The good news for income investors is that there are a large number of dividend shares to choose from on the Australian share market.
Two that have done enough to impress analysts at Morgans are listed below. Here's why they have been rated as buys:
GQG Partners Inc (ASX: GQG)
The first ASX dividend share for income investors to look at is fund manager GQG Partners. Morgans has an add rating and $1.93 price target on its shares.
The broker believes its shares could be great value right now, particularly in comparison to peers. It commented:
GQG's strong relative investment outperformance through the current market weakness should solidify the near-term flows outflow. GQG has diversified earnings (by strategy and clients); solid performance track-record; and ongoing growth prospects. In our view, the current ~12x PE (versus a sector med-term average of ~16x) is attractive.
As for dividends, Morgans is expecting dividends per share of 11.4 cents in FY 2023 and then 12.6 cents in FY 2024. Based on the current GQG share price of $1.45, this will mean 7.9% and 8.7% yields, respectively.
Whitehaven Coal Ltd (ASX: WHC)
Another ASX dividend share that Morgans is positive on its Whitehaven Coal.

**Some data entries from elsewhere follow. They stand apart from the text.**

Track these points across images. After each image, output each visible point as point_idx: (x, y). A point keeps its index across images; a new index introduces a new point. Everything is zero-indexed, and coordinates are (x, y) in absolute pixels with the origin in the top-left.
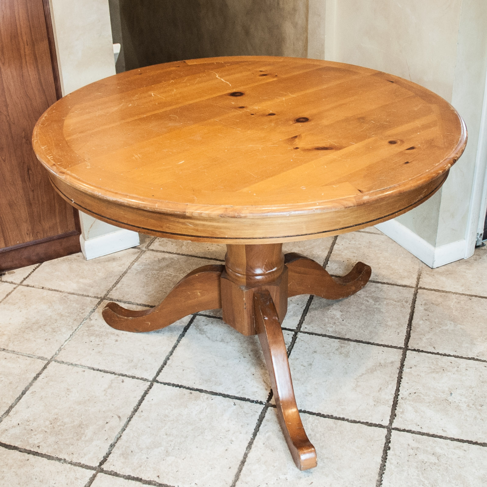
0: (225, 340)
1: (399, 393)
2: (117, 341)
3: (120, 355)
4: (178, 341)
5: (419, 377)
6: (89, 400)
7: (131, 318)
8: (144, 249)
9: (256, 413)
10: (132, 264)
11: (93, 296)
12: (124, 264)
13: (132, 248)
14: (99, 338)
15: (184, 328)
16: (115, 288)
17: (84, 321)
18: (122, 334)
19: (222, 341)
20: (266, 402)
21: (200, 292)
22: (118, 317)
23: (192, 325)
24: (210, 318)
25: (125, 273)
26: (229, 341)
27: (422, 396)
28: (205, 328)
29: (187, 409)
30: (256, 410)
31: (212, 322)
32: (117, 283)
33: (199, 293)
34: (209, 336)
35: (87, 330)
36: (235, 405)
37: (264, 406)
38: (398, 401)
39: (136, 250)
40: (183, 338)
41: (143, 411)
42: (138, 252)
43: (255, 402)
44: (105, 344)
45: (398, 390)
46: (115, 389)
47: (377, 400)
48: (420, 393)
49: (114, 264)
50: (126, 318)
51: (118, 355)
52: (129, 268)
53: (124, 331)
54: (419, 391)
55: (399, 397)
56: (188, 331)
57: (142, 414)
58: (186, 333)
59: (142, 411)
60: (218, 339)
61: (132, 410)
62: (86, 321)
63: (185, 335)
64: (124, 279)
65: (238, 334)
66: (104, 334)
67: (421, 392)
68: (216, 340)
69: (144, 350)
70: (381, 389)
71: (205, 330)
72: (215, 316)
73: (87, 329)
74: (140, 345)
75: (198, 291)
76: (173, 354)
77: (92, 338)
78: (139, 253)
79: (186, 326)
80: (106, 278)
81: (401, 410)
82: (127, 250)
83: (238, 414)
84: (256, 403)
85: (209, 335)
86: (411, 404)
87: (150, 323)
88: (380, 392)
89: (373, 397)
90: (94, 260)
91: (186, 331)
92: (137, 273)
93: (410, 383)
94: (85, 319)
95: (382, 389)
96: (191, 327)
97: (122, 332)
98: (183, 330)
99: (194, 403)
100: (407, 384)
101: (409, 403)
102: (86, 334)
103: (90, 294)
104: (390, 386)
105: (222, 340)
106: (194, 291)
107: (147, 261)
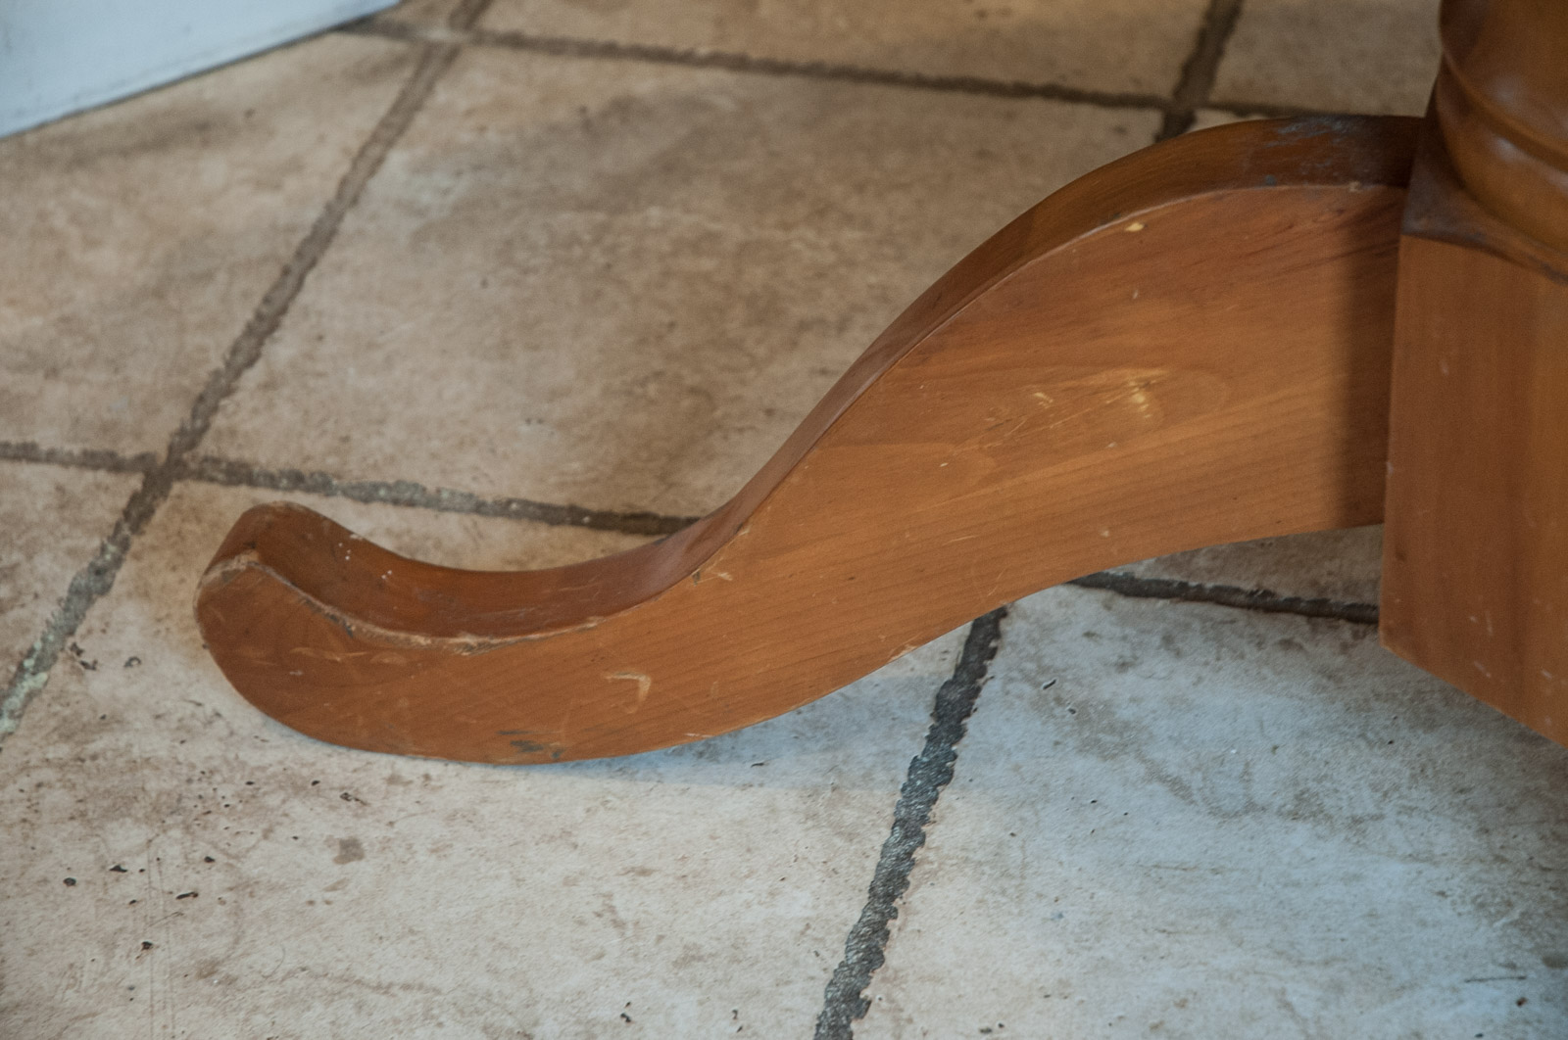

The broker has an add rating and $9.85 price target on the coal miner's shares.
Morgans is very positive on Whitehaven Coal and feels that recent share price weakness has created a buying opportunity for investors. It commented:
Ex M&A, WHC looks far too oversold on the recent NEWC correction (FY23F FCF yield +40%, P/NPV 0.69x). We expect the re-tightening of thermal coal pricing dynamics through April to be a key catalyst for WHC.
In respect to dividends, the broker is expecting a 60 cents per share dividend in FY 2023 and then again in FY 2024. Based on the current Whitehaven Coal share price of $6.97, this implies yields of 8.6% for both years.